Abe himself is considering an Iran visit, according to the Japanese media.
> Determined Not to Fall Behind
Japan is determined not to fall behind its rivals and hopes the pact will eventually lead to higher auto exports and greater participation in the development of Iranian oilfields, Japanese officials said.
“Japan is already late to return to Iran, but there are still countless opportunities,” Fereidun Fesharaki, chairman of energy consultancy FGE, told a packed room of officials from Japanese companies such as electronics group Hitachi Inc. and automaker Nissan Motor Co. on Wednesday.
According to The Wall Street Journal, Chinese President Xi Jinping's Iran visit last month, during which a series of economic cooperation agreements, included a deal to finance the construction of a high-speed railroad. This has heightened a sense of urgency in Tokyo.
Japanese businesses, many of which have a long history in Iran, hope to revive operations there. Suzuki Motor Corp., Nippon Steel & Sumitomo Metal Corp. and oil company InpexCorp are among those seeking opportunities.
As Japan and China are vying to build high-speed railroads in Iran, Tayybnia said developing Iran's rail and road networks is at the top of the government’s priorities.
He said Iran is suffering from chronic water shortages and is seeking Japanese investment and assistance in water purification projects in the Persian Gulf and in irrigation, The Nikkei reported.
In an interview with the newspaper on Thursday, the Iranian minster called on Toyota Motor and other Japanese automakers to actively invest in Iran and transfer their technology. He said he wants to see Japanese automakers invest in Iran as much as or more than their French rivals.
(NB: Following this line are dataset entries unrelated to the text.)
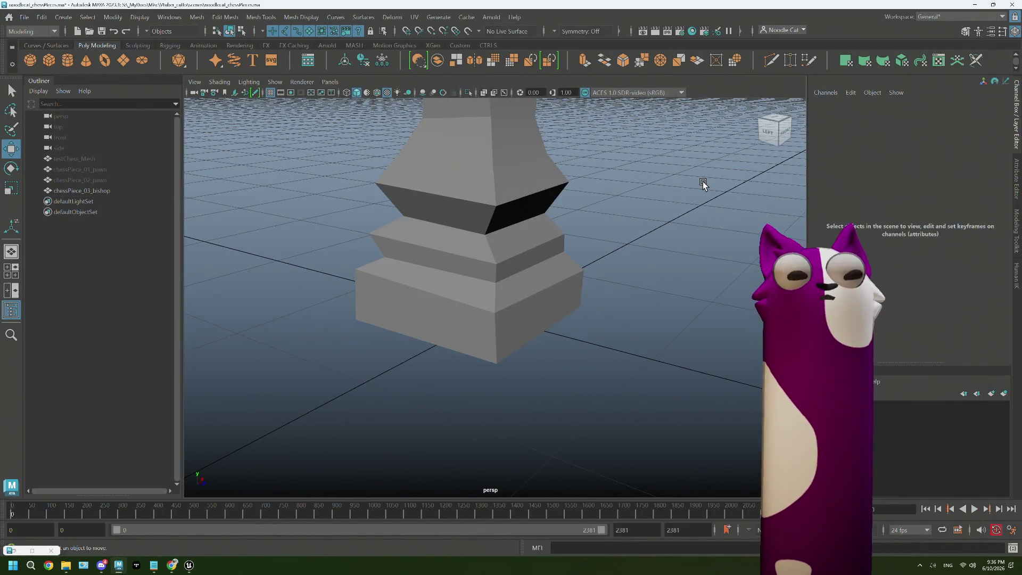
scroll(610, 279, down, 5)
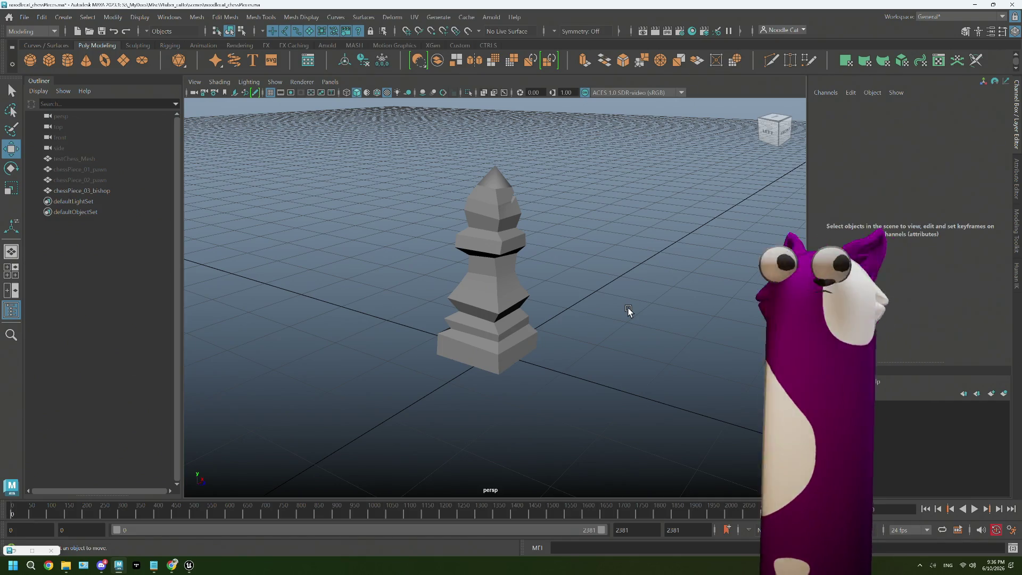
alt+drag(633, 333, 532, 326)
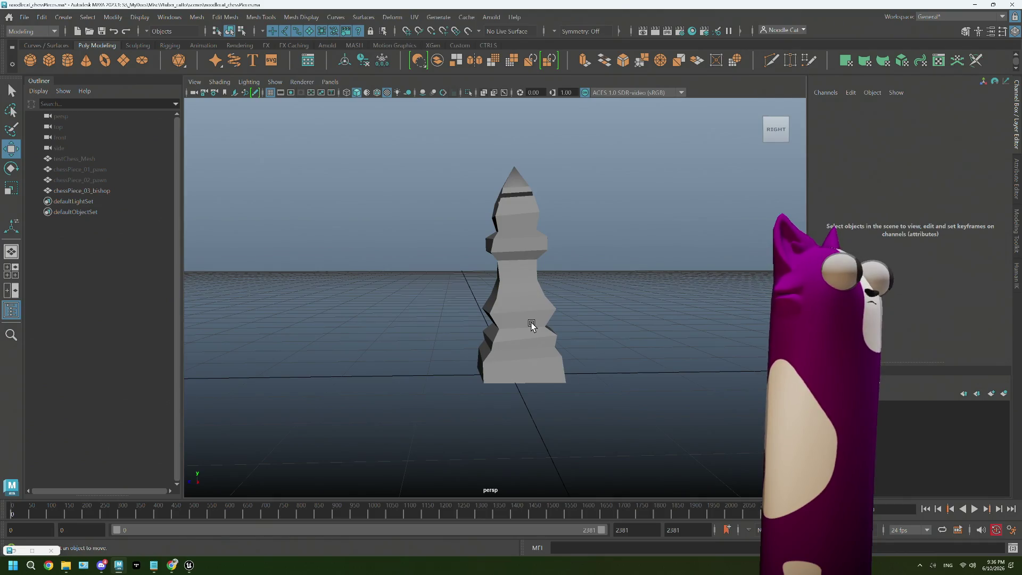
click(496, 298)
right_drag(579, 227, 623, 210)
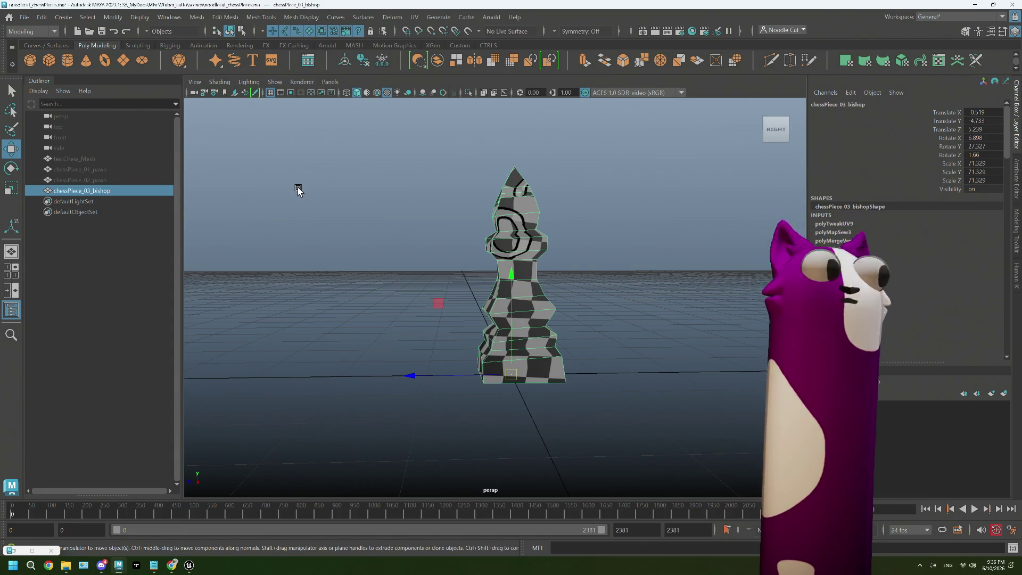
- Freeze the bishop's transforms, delete its construction history, and start Export Selection
click(383, 64)
click(42, 17)
mouse_move(73, 145)
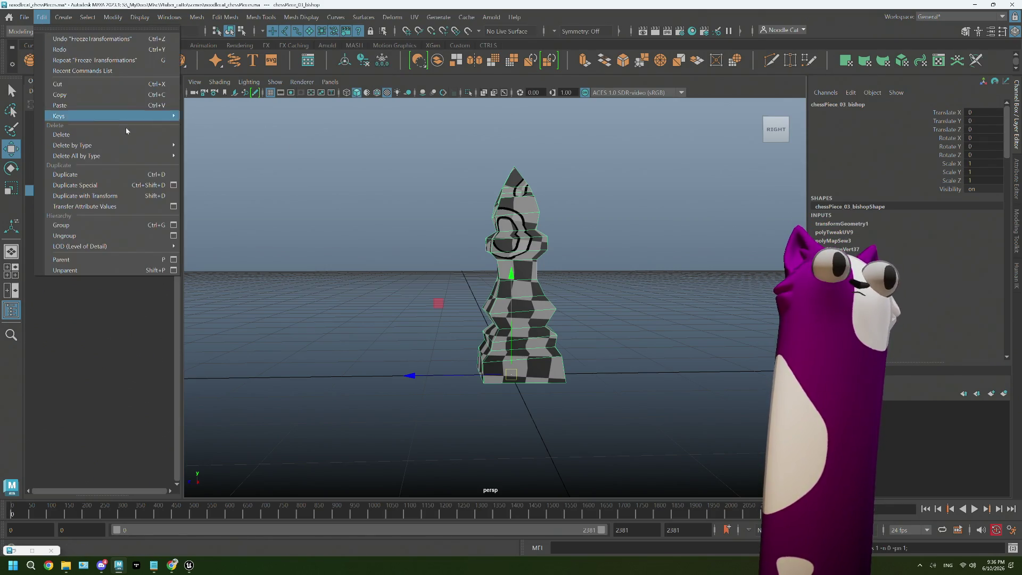
click(216, 146)
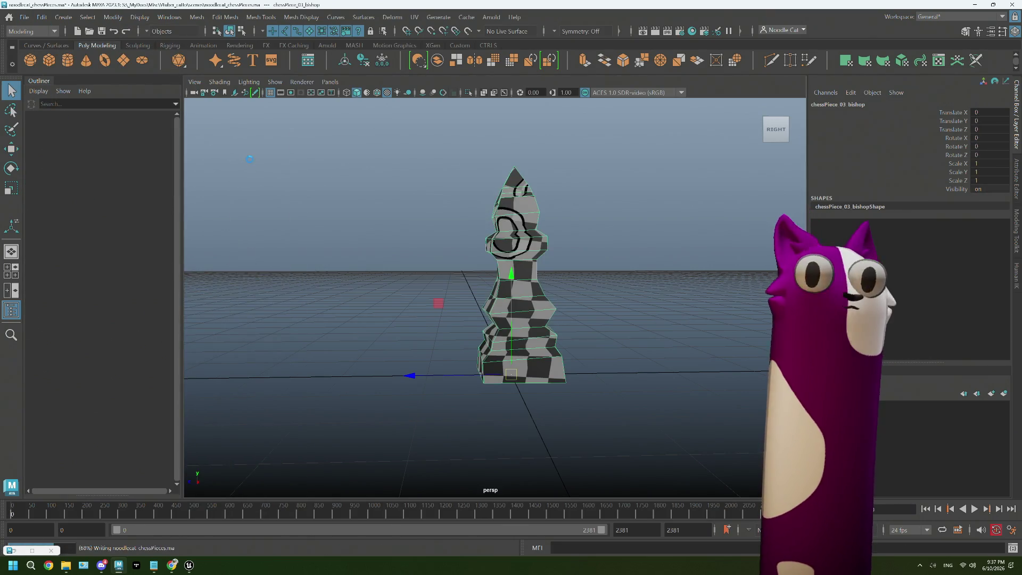
click(24, 17)
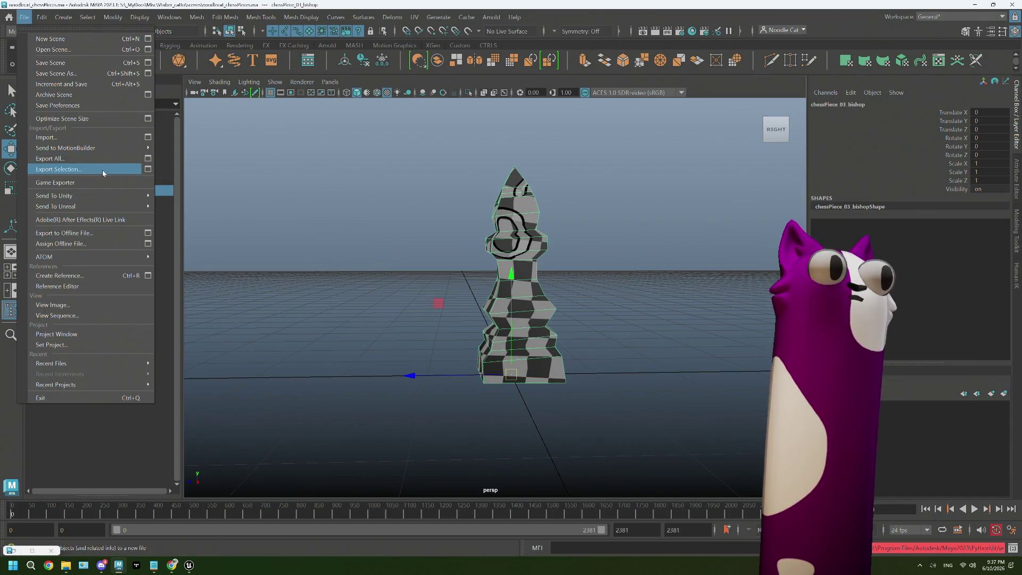
click(58, 169)
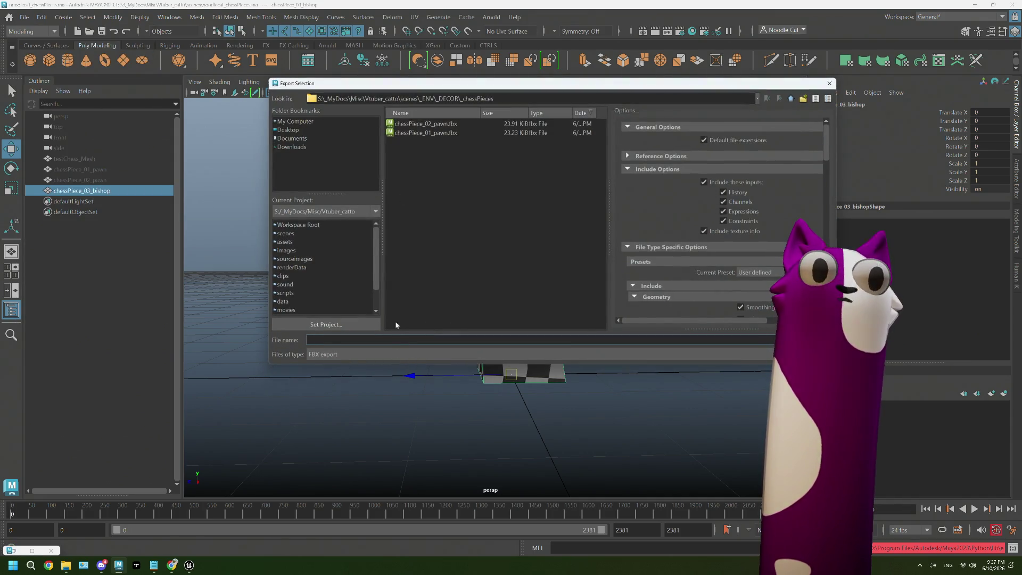
- Export the selected bishop as chessPiece_03_bishop.fbx beside the pawn files
click(431, 134)
double_click(349, 341)
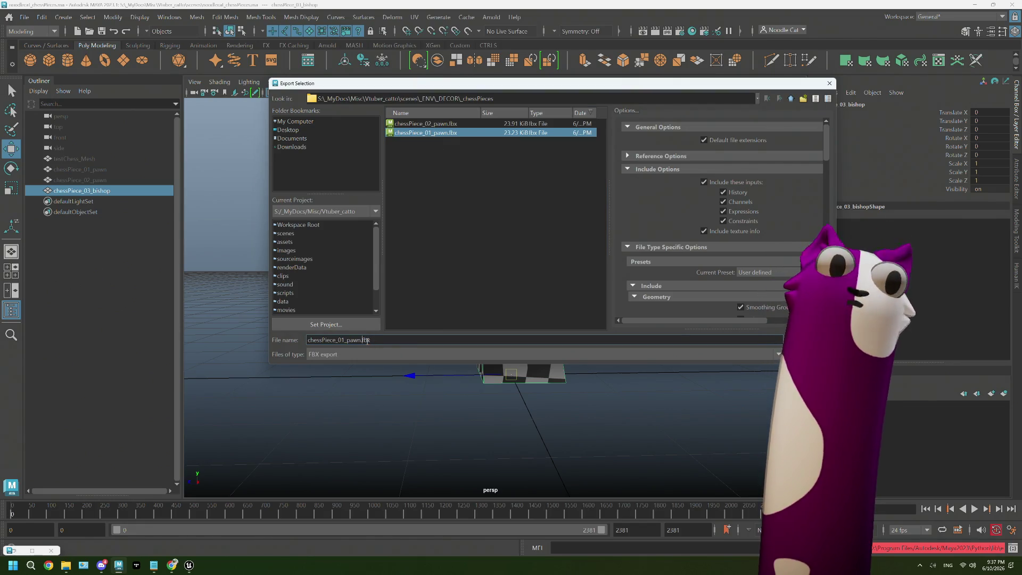
key(BackSpace)
key(BackSpace)
key(BackSpace)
French automakers have rushed to strike major deals, with Peugeot planning to form a 50-50 joint production venture with Iran Khodro, an Iranian automaker.
Renault is expected to forge a similar alliance with SAIPA, another Iranian carmaker, "maybe within this month", the Iranian minister said.
One possible target for Inpex, Japan’s biggest oil developer, is Iran’s Azadegan Oilfield, one of the world’s largest untapped fields. Inpex held a 75% stake in the field before withdrawing in 2010 due to the US sanctions.
China National Petroleum Corp. stepped in after Inpex left, but Tehran reportedly scrapped the tie-up with China. Inpex is considering bidding for the field in partnership with western majors such as Total SA or Royal Dutch Shell PLC.